En coordinación con el Ministerio del Medio Ambiente y Recursos
Naturales (MARN), el Campestre creó un proyecto para hacer que
su actual campo, con una dificultad de nueve hoyos, se extendiera a 18,
para hacer un terreno de juego más profesional, con mayor dificultad.
Audubon International, una asociación internacional que da un
aval ecológico de estándar A, le ha dado el
visto bueno al proyecto que pretende hacer el Club Campestre Cuscatlán.
Eso nos da credibilidad por lo que ellos significan para el golf
en el mundo, indica Figueroa.
Gene Bates, un especialista norteamericano con fama internacional, es,
además, uno de los principales involucrados en el asunto, lo que
vitaliza la calidad del diseño del campo de juego por la experiencia
que el especialista tiene en el mundo.
Un total de 55 manzanas de terreno son las que tiene el nuevo campo
en el cual, entre otras cosas, se creará un lago artificial, se
sembrará pasto foráneo, se cortarán árboles
para la creación del área de juego, como parte del proyecto.
Según Figueroa, el diseño ya está hecho,
con todo y las observaciones que nos ha hecho el MARN, y una vez
terminado el período de consulta del documento presentado al Estado
(el jueves 14 de abril), en el que consta también el impacto ambiental
que se generará, la construcción puede empezar.
El campo
Actualmente, el campo de golf del Club Campestre Cuscatlán tiene
una dificultad de nueve hoyos (un hoyo equivale a la máxima anotación
en este deporte). Con la construcción, serán 18 los hoyos.

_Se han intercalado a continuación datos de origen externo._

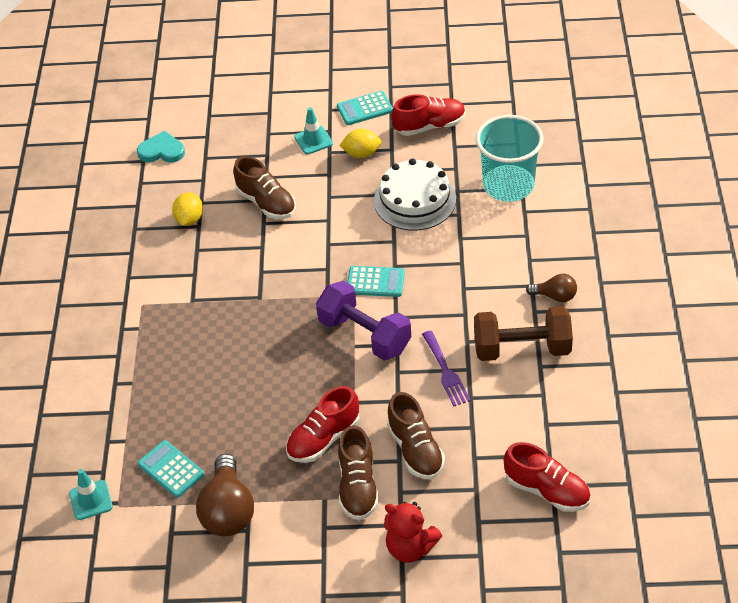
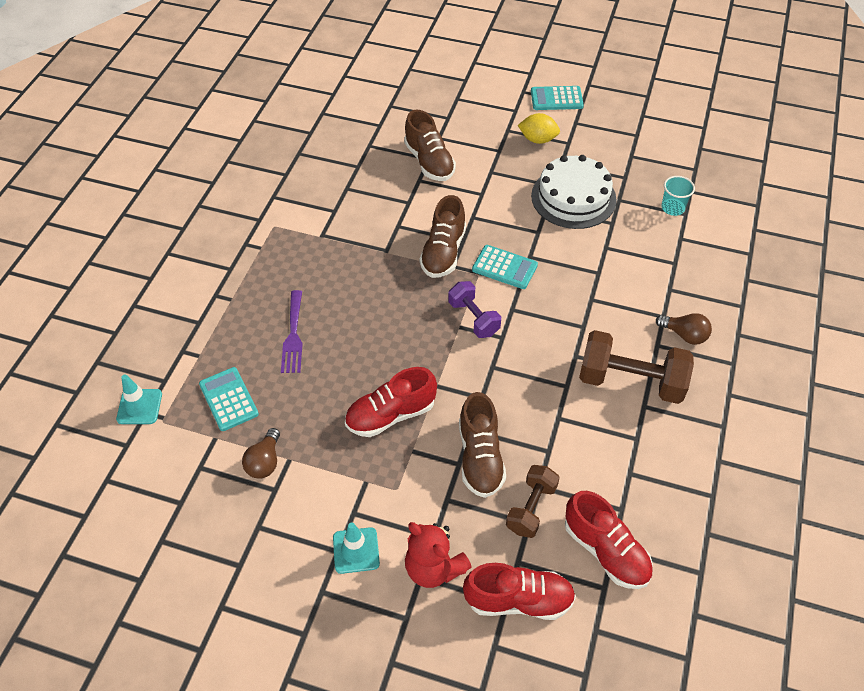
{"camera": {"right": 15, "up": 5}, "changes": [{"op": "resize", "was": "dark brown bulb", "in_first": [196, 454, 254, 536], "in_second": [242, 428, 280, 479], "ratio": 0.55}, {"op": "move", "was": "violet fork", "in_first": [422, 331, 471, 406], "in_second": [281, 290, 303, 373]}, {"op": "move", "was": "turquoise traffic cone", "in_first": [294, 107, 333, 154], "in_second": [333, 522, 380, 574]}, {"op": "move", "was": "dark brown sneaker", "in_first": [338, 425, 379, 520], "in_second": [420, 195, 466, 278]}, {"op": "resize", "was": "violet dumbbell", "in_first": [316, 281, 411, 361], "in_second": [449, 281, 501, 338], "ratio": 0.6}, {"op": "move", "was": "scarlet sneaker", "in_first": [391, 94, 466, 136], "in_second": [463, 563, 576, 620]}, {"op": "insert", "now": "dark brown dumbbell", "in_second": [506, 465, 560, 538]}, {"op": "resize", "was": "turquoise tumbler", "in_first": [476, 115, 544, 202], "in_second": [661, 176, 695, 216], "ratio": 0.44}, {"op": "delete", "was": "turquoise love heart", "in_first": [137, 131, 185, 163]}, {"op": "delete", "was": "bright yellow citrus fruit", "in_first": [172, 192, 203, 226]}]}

El tránsito de las pelotas de esta disciplina deportiva es por
un tipo de grama que, según Héctor Figueroa y Carlos Lemus
(este último, coordinador estructural e ingeniero del proyecto),
ayuda a que la erosión se evite y a que se filtre de mejor
manera el agua. No obstante, la siembra de esta grama y la creación
de la nueva área de juego traen consigo la tala de árboles
en esta zona.
Se respetarán las quebradas, en donde no se tocará
la cobertura arbórea; se sembrarán arbolitos y principalmente
se cuidará de los árboles que, según el ministerio,
merecen mayor protección (como es el caso de la ceiba); se creará
un lago artificial en donde es comprobado, por la experiencia internacional,
que las aves llegan a satisfacer su sed, entre otras cosas, dice
Figueroa.
En el texto presentado al MARN, en el que se incluye el estudio de impacto
que elaboró esa institución del Estado, denominado Ampliación
del Club Campestre Cuscatlán, se especifica que al unir los
dos terrenos (el ya construido y actual club y el otro, sin ninguna construcción),
se llega a un área de 91.31 manzanas, equivalentes a 638,162
m², que en conjunto y de acuerdo al diseño de ampliación,
presentan la siguiente distribución: área de juego (en donde
impera el pasto especial, natural), 69.77 por ciento; zona verde, 9.65
por ciento; quebradas 5.69 por ciento; infraestructura existente, 14.88
por ciento.
Mientras se fue haciendo el estudio y se fue presentando el proyecto
de parte de las autoridades del Club Campestre, el MARN fue haciendo recomendaciones
que, según comenta Carlos Lemus, se fueron tomando en cuenta
y se fue anexando al documento final que entregamos.
Un apartado especial en el referido documento habla de la descripción
de potenciales impactos negativos que acarrearía la
construcción en esa zona. Los componentes del ambiente biológico,
del ambiente físico y del ambiente social tendrían, según
el estudio presentado al MARN, un impacto negativo.
No obstante, el Club Campestre también en ese documento hace
referencia específica a las obras que efectuarán para mitigar
y contrarrestar cualquier tipo de daño medioambiental.
Según este informe, se sembrarán 3,793 arbolitos, con
un costo total de 10,847.98 dólares; para la protección
de los mantos acuíferos se adquirirán dos pozos inyectores,
a un costo total de 35,554 dólares; para el riego permanente de
las instalaciones (lo que ayudará a la filtración del agua
y a disminuir los problemas de polvo durante el desarrollo de la obra)
se comprarán 360 pipadas de agua a un costo total de 10,285.20
dólares; y, además, la implementación de toldos en
cuatro camiones para evitar la contaminación de polvo, a un costo
de 1,600 dólares.
Sin embargo, los gestores de este proyecto están conscientes
de que hay quienes se pueden oponer.
Conscientes de esto, han tomado algunas medidas sugeridas por el mismo
MARN. Los árboles en peligro y necesariamente protegibles
de los cuales nos habló Medio Ambiente hoy están protegidos.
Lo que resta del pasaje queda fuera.